Wednesday, January 30, 2013

Luscious Jackson - Under Your Skin



So not a fan of these type of videos that show the band playing, but I LOVE this song and the album it is on.

Tuesday, January 29, 2013

New Besnard Lakes Album out April 2nd, 2013



In spring of 2010 Mr. Brown sent me The Besnard Lakes Are the Roaring Night and I immediately feel head-over-heels in love with the band. I listened to the album non-stop and made it to LA's historic Troubador to see them live (it was an amazing show and I talk about it here). Now word has come down that the band has a new record slated for release on jagjaguwar. The new album is titled "Until In Excess, Imperceptible UFO" and above is the first official audio the band has released from it.

SoundGarden - By Crooked Steps Video



Directed by Dave Grohl. I wanted sooo much to dislike King Animal based on two facts: the ticket prices when they first reunited and the song they had in The Avengers, which basically sounded like audio slave. However, King Animal pretty much sounds to me like the next logical step after Down on the Upside, which I always thought was quite the high note for the band to go out on.

Monday, January 28, 2013

How to Destroy Angels - The Loop Closes



Although I did enjoy the eponymous EP that came out two years or so ago, this song - found on last years An Omen E.P. - is probably my favorite thing Reznor has done in a 'band' setting since... I don't know when. With An Omen having been released so close (relatively) to their upcoming debut album Welcome Oblivion I'm hoping this is a harbinger of what is to come. By no means do I mean to suggest I don't like the last few NIN records because I do, but this has a certain throw-back feeling to the simpler digital feel of some of the tracks on Pretty Hate Machine, which in sheer terms of song-craft I don't think he ever topped (certainly each NIN album got better in terms of production and imagination, but the song cycle on PHM is, in my opinion, really just perfect.

HTDA's debut album, Welcome Oblivion, is out March 5th on Columbia Records.

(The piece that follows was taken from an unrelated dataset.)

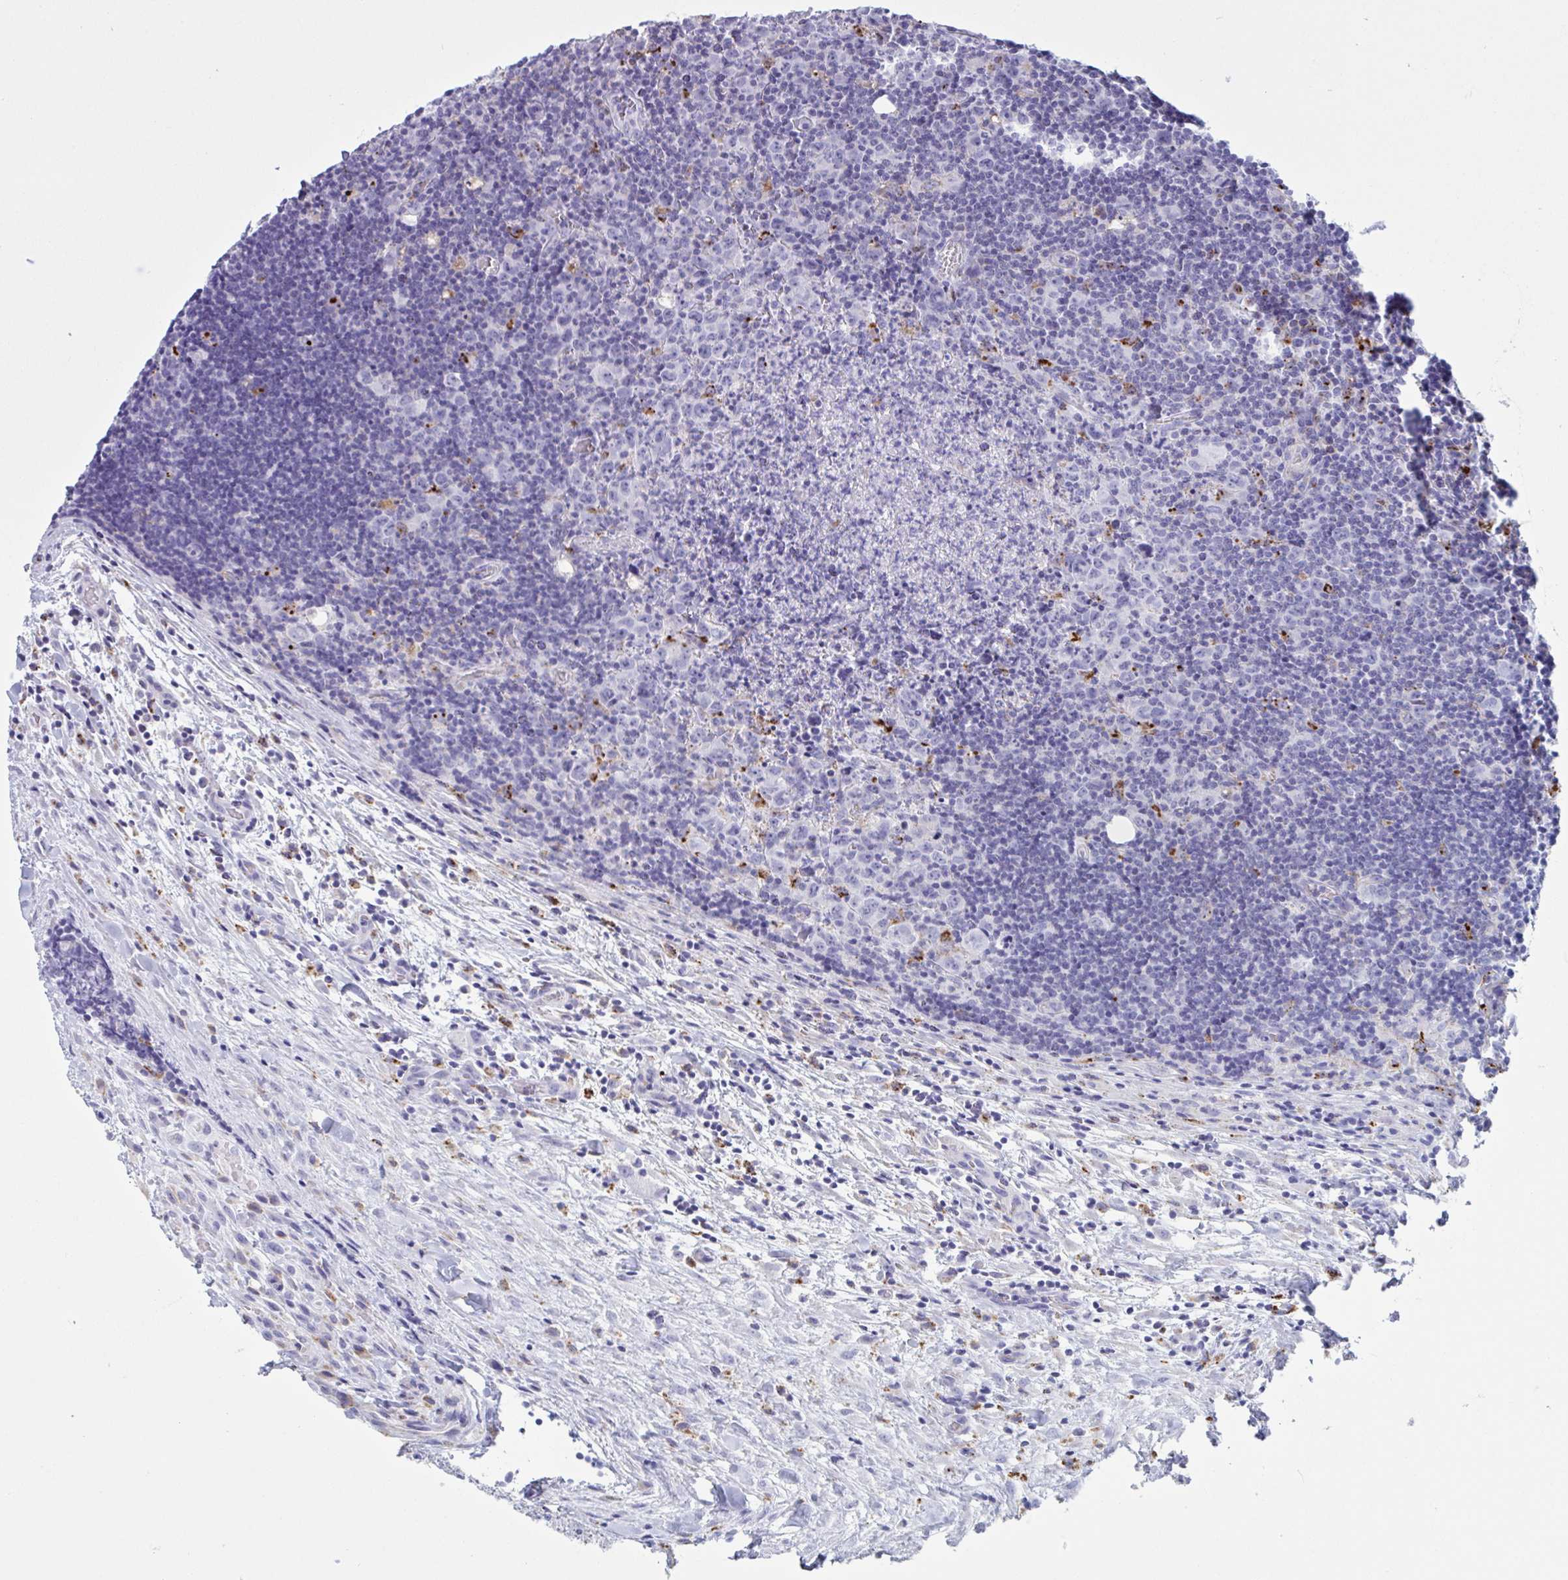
{"staining": {"intensity": "negative", "quantity": "none", "location": "none"}, "tissue": "lymphoma", "cell_type": "Tumor cells", "image_type": "cancer", "snomed": [{"axis": "morphology", "description": "Hodgkin's disease, NOS"}, {"axis": "topography", "description": "Lymph node"}], "caption": "Lymphoma was stained to show a protein in brown. There is no significant positivity in tumor cells.", "gene": "XCL1", "patient": {"sex": "female", "age": 18}}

I for one have found it fascinating to watch Reznor's career take the twists and turns it has. He's almost more fascinating as a businessman than a musician.

New Song from The Knife - Full Of Fire



New music from The Knife!!! This makes me VERY happy (in a dark and creepy kind of way). The song is the soundtrack to a short film by Marit Östberg*.Their upcoming new record (their first since 2006's masterpiece Silent Shout) is reportedly a double album that comes out April 8th. It is available for pre-order in a variety of formats from their website here.

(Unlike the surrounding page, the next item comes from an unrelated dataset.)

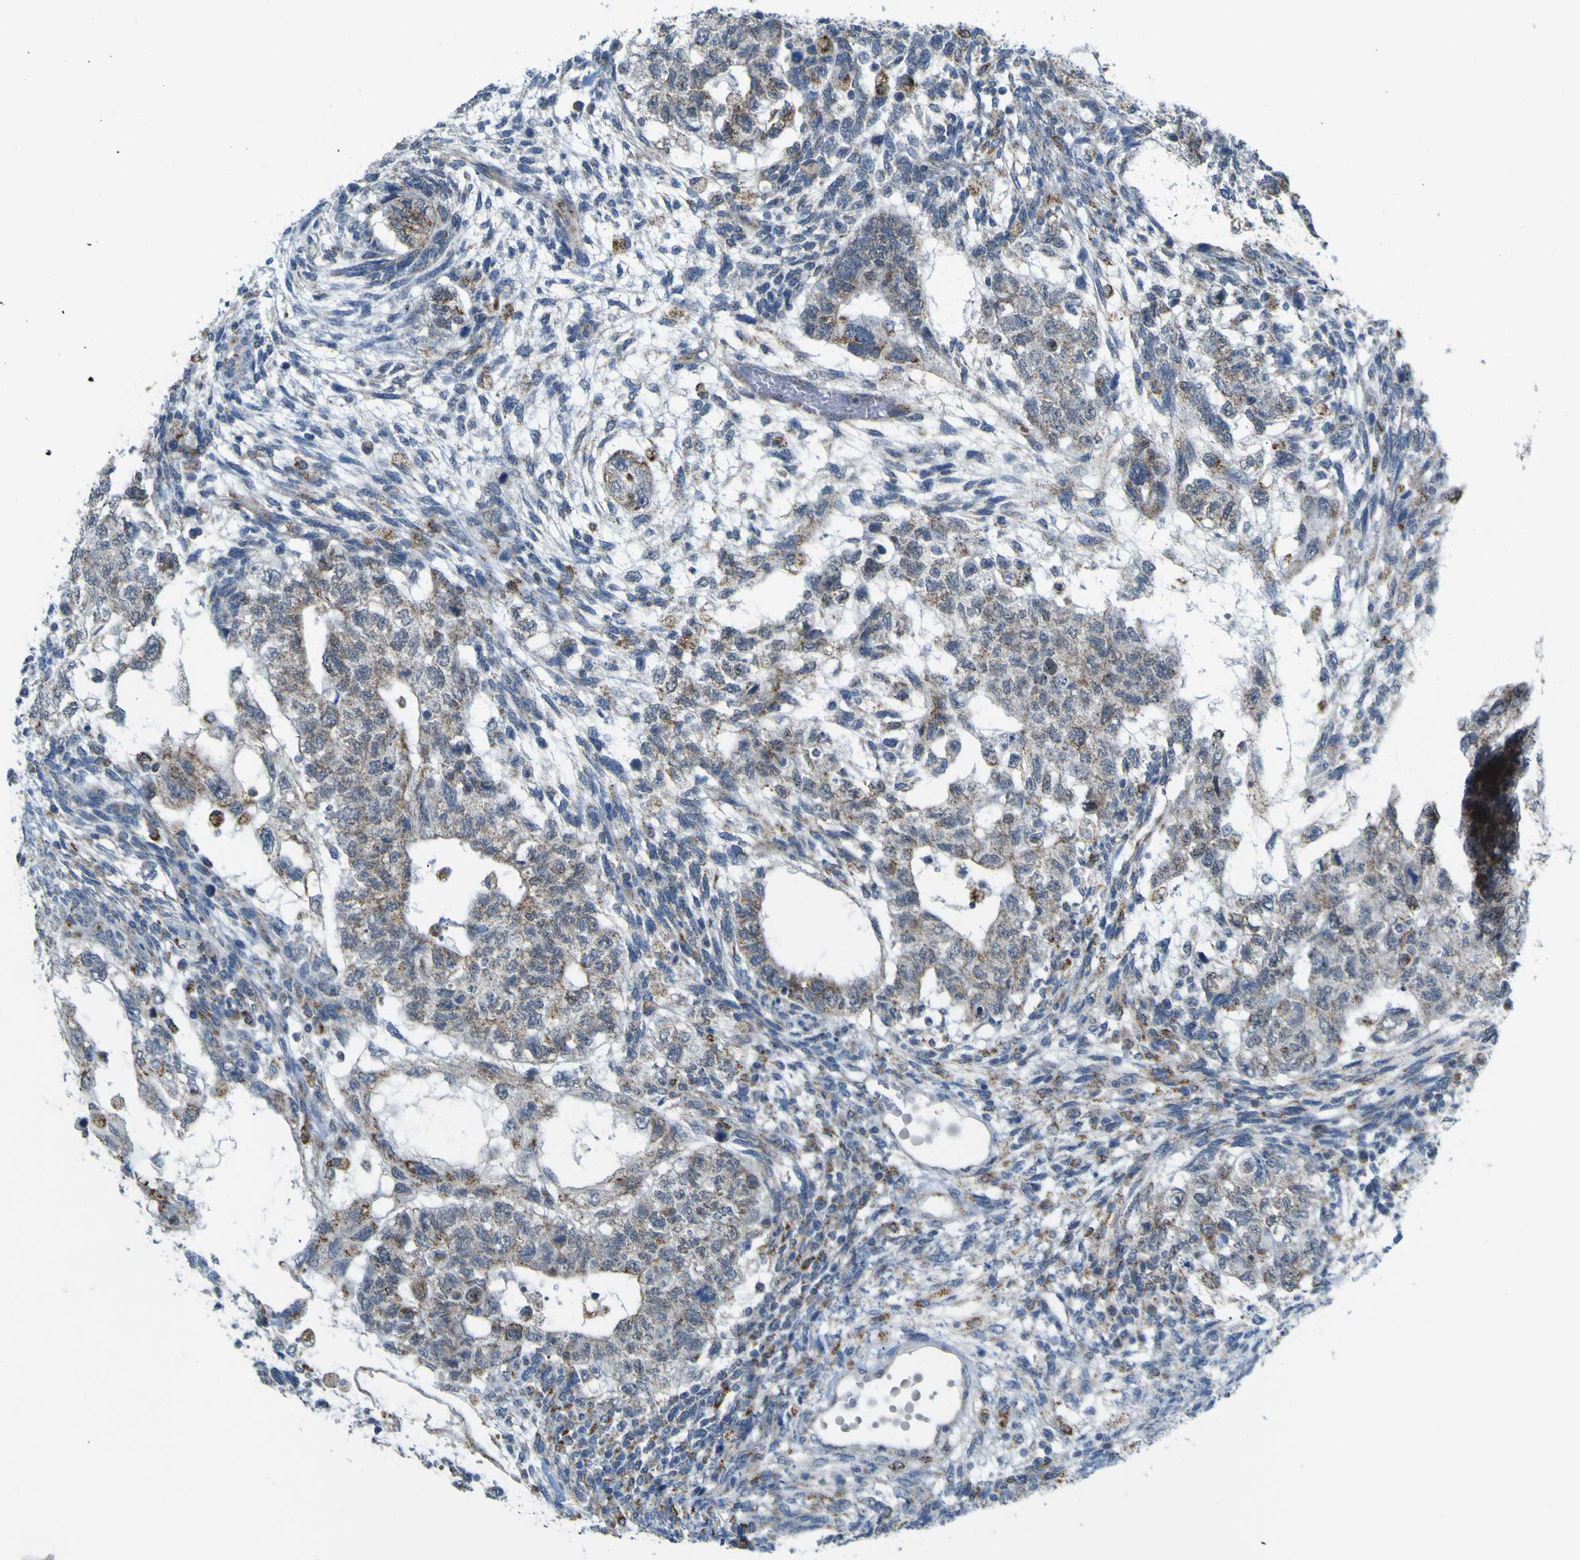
{"staining": {"intensity": "weak", "quantity": "25%-75%", "location": "cytoplasmic/membranous"}, "tissue": "testis cancer", "cell_type": "Tumor cells", "image_type": "cancer", "snomed": [{"axis": "morphology", "description": "Normal tissue, NOS"}, {"axis": "morphology", "description": "Carcinoma, Embryonal, NOS"}, {"axis": "topography", "description": "Testis"}], "caption": "The micrograph shows a brown stain indicating the presence of a protein in the cytoplasmic/membranous of tumor cells in testis embryonal carcinoma.", "gene": "ACBD5", "patient": {"sex": "male", "age": 36}}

Here's the trailer for the album:




Sunday, January 27, 2013

The Sonic Mastery of Zen Guerrilla



I don't remember most of the specific details for the show where I saw Zen Guerrilla the first time. They were probably playing with Cash Money (later Cash Audio) and maybe the Quadrajets as well. Probably at the Empty Bottle in Chicago. Somewhere around the hazy aethers of 1998. Whatever night it was Zen Guerrilla made an immediate impression on my friends and I. It was common at that time for us to stop by the merch booth on the way out and plunk down money for a disc or 7" (still do when I go to shows, but unfortunately it's not as common these days). One of us must have done so (my money's on Mr. Brown) because soon after Positronic Raygun was in very heavy rotation amidst our little group. It is a fantastic record and while it didn't completely capture the sonic explosion of the group's live performance, engineers Scott Herzog and Matt Kelley helped the band come pretty close. It's blues-flavored RocknRoll Hendrix style - dipped in the sheer cosmic slop of cranked-up reverb and distant radio signals. Even the outro, an almost three-minute loop of a single bar of music dubbed "Frequency Out" has such a strange, otherworldly sound that I have been known to put it on repeat and listen to it for hours on end, often because I don't want the tone the band sets to end.

I was able to see the group one other time, sometime in 2000 I think at the Bottle opening for Nebula. Once again they were magnificent. Hadn't lost a step. And at both gigs their show-stopping set closer, a balls-out cover of Iron Maiden's The Trooper, was really just a smash in the teeth (almost literally for one of us, as the second time the singer Marcus dove off the stage at directly at my friend Hawk who had but a single instant to move before being crushed by the much-larger man. I felt bad that Marcus had ended up landing pretty much face-first on the beer-soaked floor, but I was glad I didn't have to drive my friend to the Hospital).

Dramarama - Anything, Anything



It's weird, I never heard this song before I moved to LA. Here they play it on pretty much every rock station, still, despite it being considerably old. Even KROQ plays it, and their rotation is about fifteen songs wide and really only dips into the 90's for (of course) Nirvana and (inexplicably) that Harvey Danger song Flagpole sitta (which I actually dig).